Von Campern etwa, die mit ihrem Wohnmobil unfreiwillig halb Mecklenburg-Vorpommern erkundeten, bis sie endlich einen Stellplatz für ein paar Tage gefunden hatten. Von Radlergruppen, die durchs Allgäu getourt sind und erstaunt festgestellt haben, dass auch andere Touristen da sind, die alle auch schon gebucht hatten – längerfristig halt.

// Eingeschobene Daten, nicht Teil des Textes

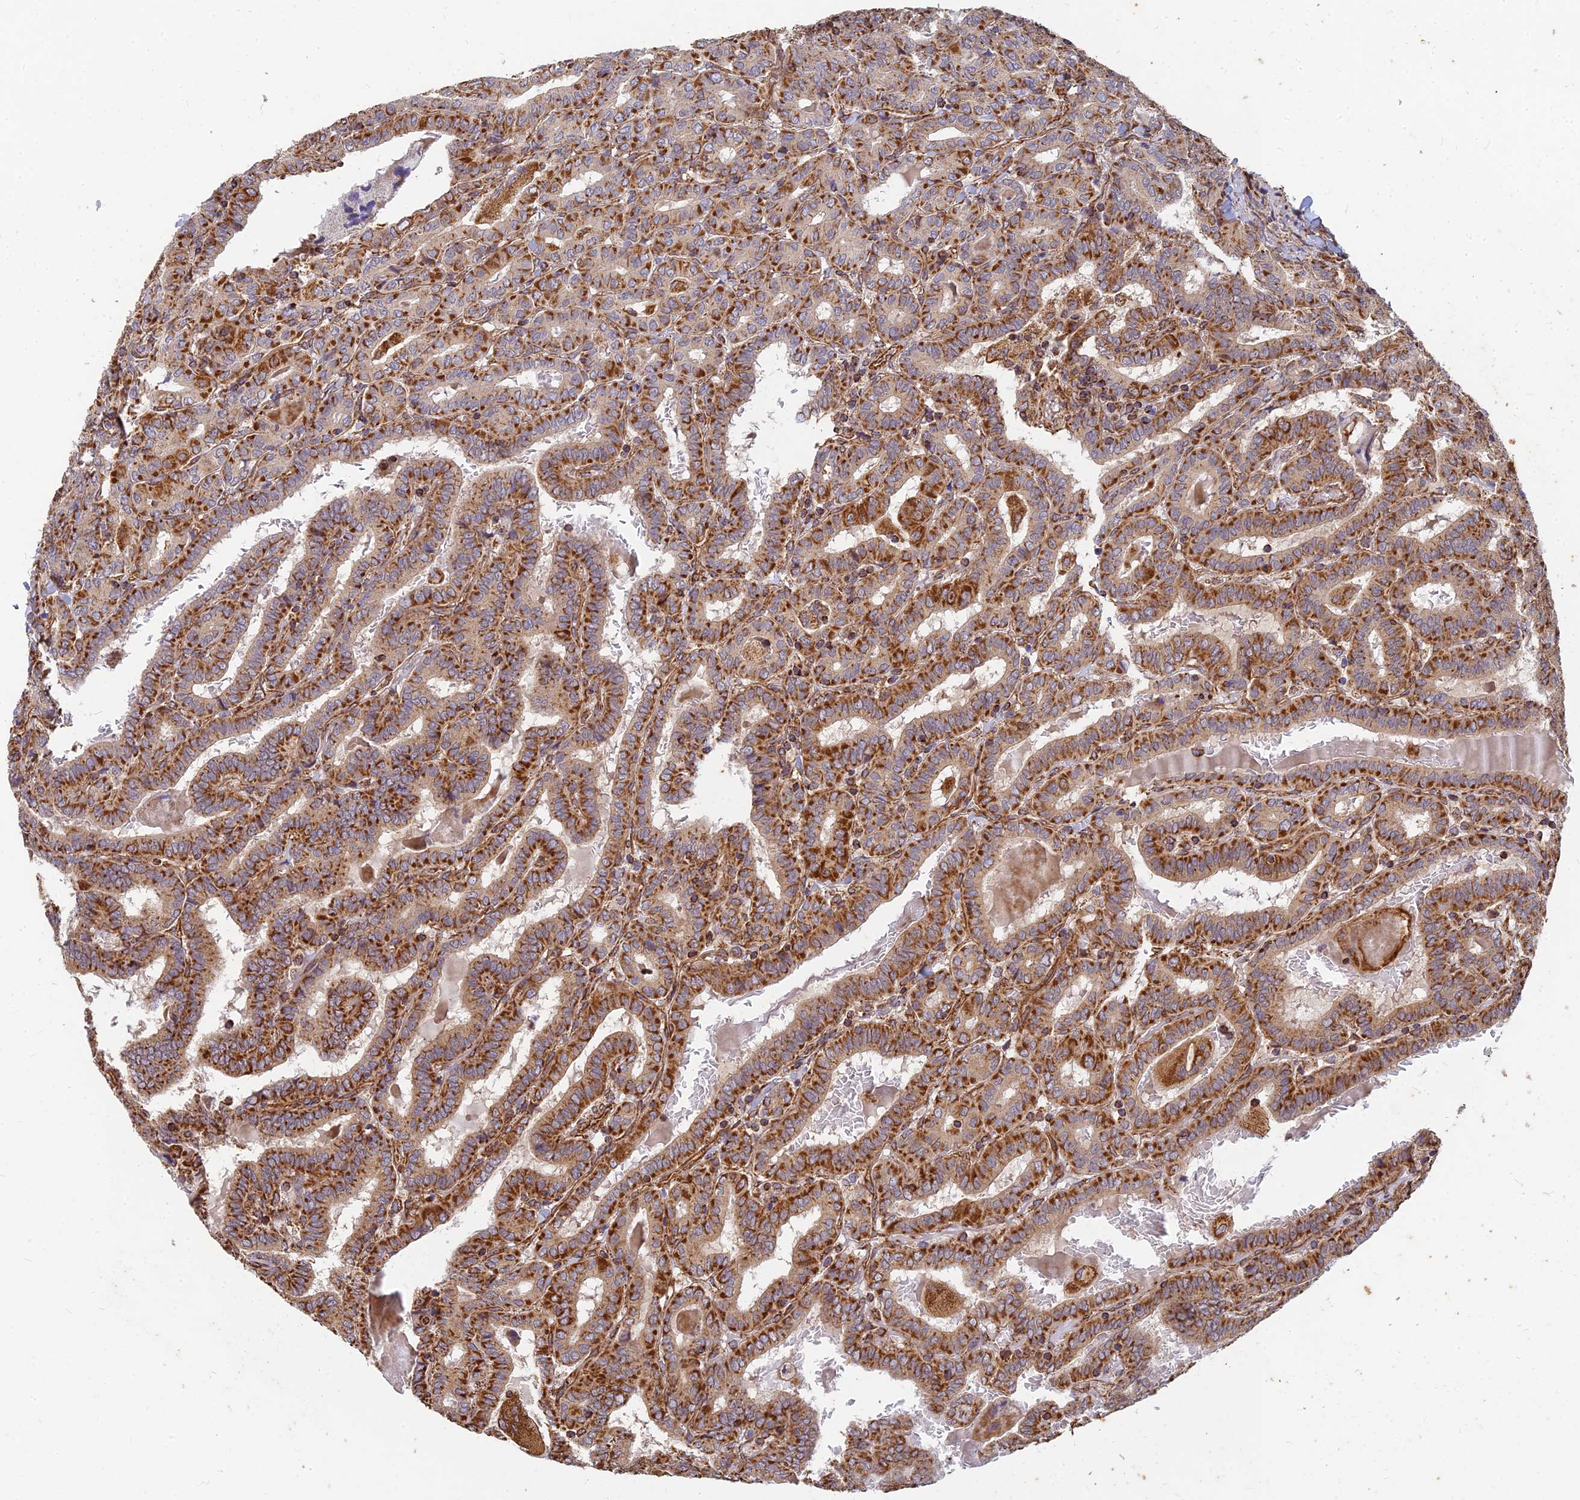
{"staining": {"intensity": "strong", "quantity": ">75%", "location": "cytoplasmic/membranous"}, "tissue": "thyroid cancer", "cell_type": "Tumor cells", "image_type": "cancer", "snomed": [{"axis": "morphology", "description": "Papillary adenocarcinoma, NOS"}, {"axis": "topography", "description": "Thyroid gland"}], "caption": "Papillary adenocarcinoma (thyroid) stained with a brown dye demonstrates strong cytoplasmic/membranous positive positivity in approximately >75% of tumor cells.", "gene": "DSTYK", "patient": {"sex": "female", "age": 72}}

Diese Odyssee endete irgendwann glücklicherweise bei einem Bauern im Heu.
Heuanwendungen kennt man zwar auch von Wellnesshotels, müde Muskeln und murrende Mägen sind aber sicherlich keine Bestandteile des klassischen Wohlfühlprogramms. Vor allem, wenn man zu Fuß und mit dem Rad loszieht, ist man irgendwann kaputt und gefühlt auch ein bisschen verwundbarer, fängt an herunter zu zählen: Noch fünf Kilometer, zwei... endlich da! Genauso mit Kindern, die ins Schwimmbad wollen, ihr Bett für die nächsten Urlaubstage sehen möchten und nach einem Schnitzel mit Pommes krähen. Spontanität ist wirklich schön. Und gut! Macht den Charme des Reisens aus und ist doch spätestens seit der Corona-Pandemie nahezu unmöglich geworden.

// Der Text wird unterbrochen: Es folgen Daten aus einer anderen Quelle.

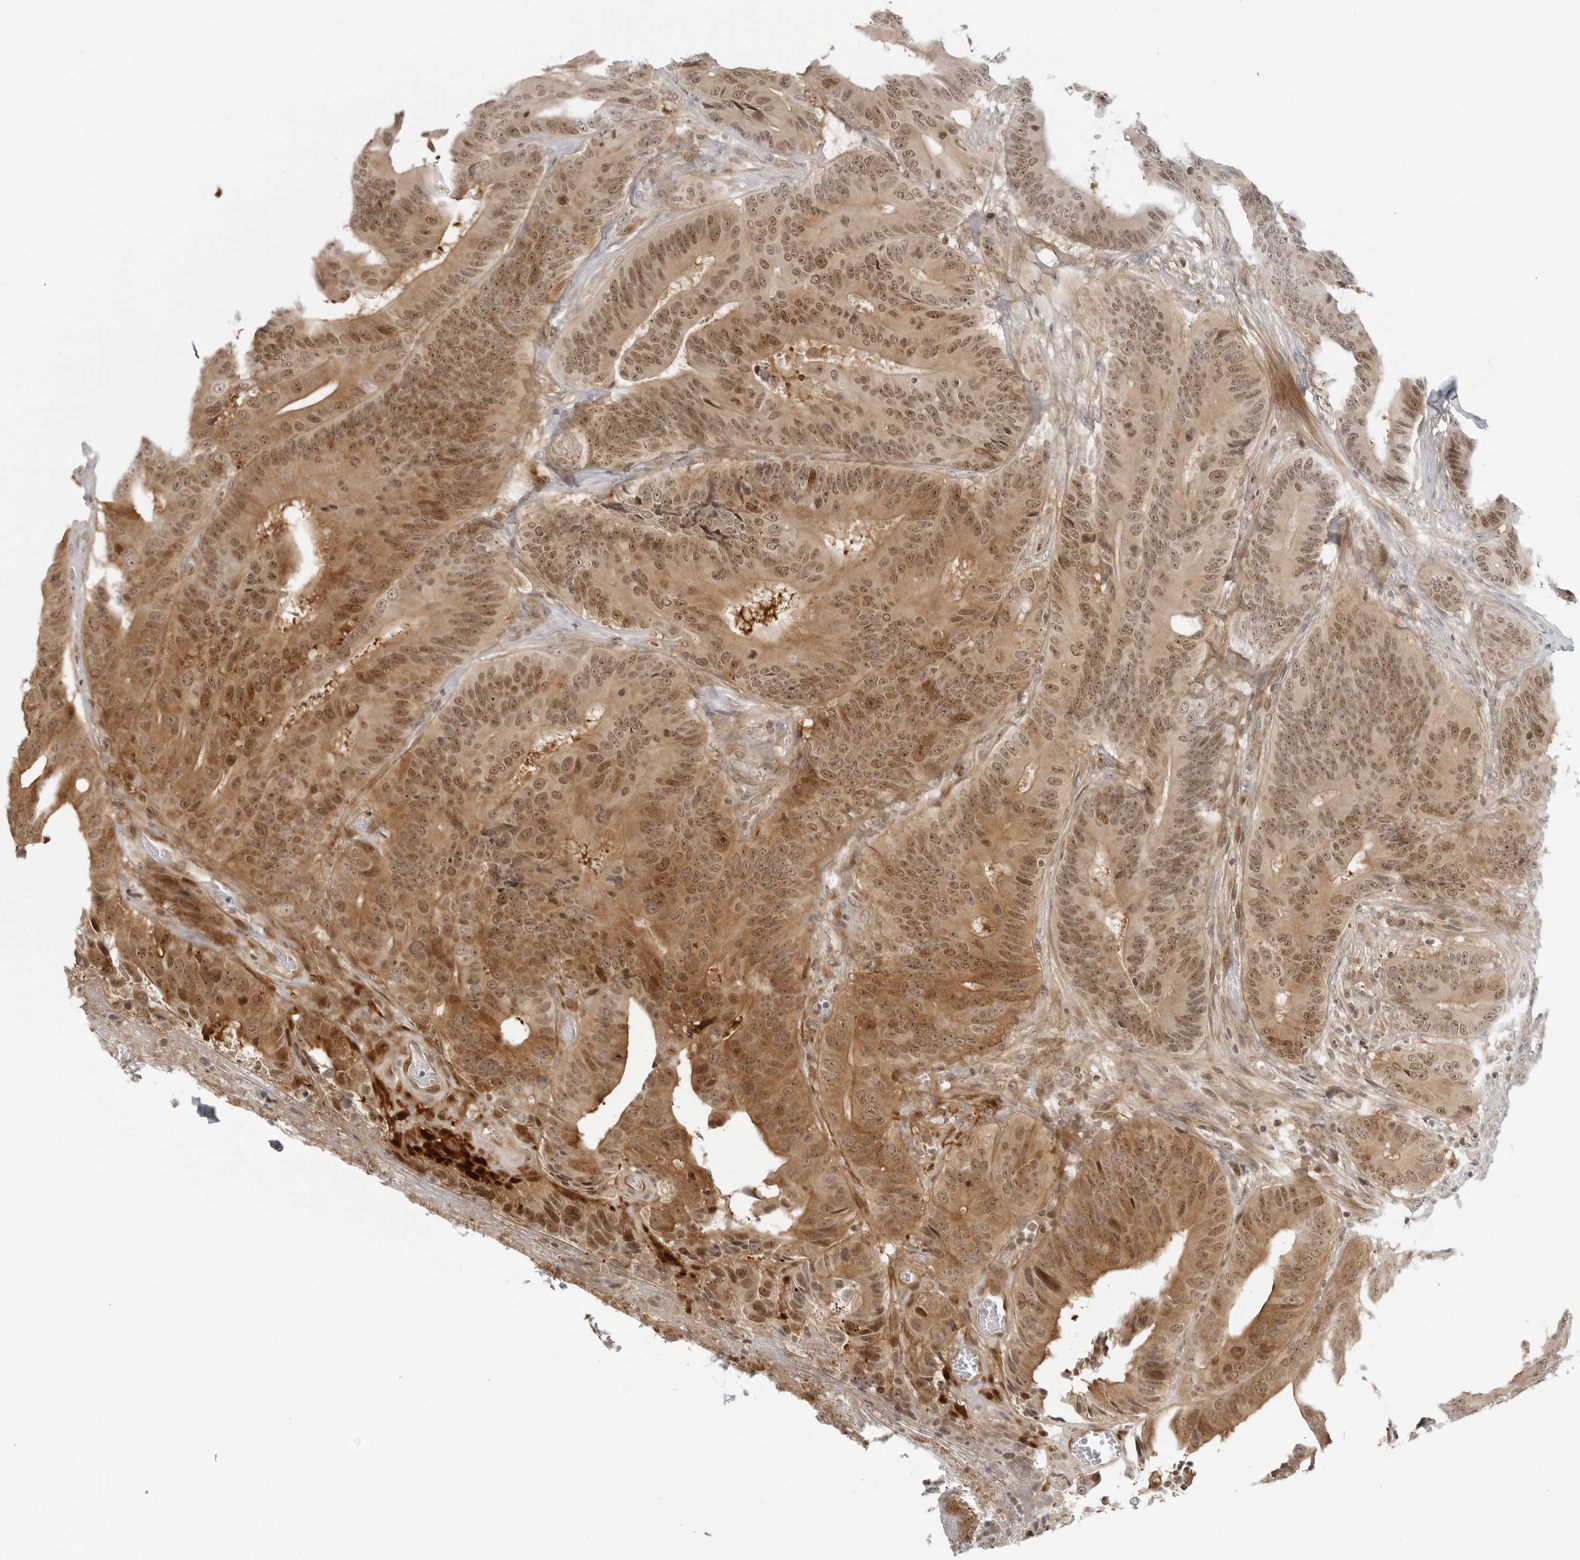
{"staining": {"intensity": "moderate", "quantity": ">75%", "location": "cytoplasmic/membranous,nuclear"}, "tissue": "colorectal cancer", "cell_type": "Tumor cells", "image_type": "cancer", "snomed": [{"axis": "morphology", "description": "Adenocarcinoma, NOS"}, {"axis": "topography", "description": "Colon"}], "caption": "Brown immunohistochemical staining in human colorectal cancer reveals moderate cytoplasmic/membranous and nuclear staining in about >75% of tumor cells. (DAB IHC with brightfield microscopy, high magnification).", "gene": "SUGCT", "patient": {"sex": "male", "age": 83}}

Nicht nur Zimmer, oft auch Tische in Restaurants, Museumsbesuche und Führungen müssen im Voraus gebucht werden. Einfach weil überall die Kapazitäten reduziert wurden. Warum sollte man sich also unterwegs noch mit der Quartiersuche beschäftigen und unter Umständen Kompromisse eingehen, wenn man schon längst nach einer netten Bar Ausschau halten könnte. Und außerdem: Wer will darauf schon verzichten? Die Vorfreude!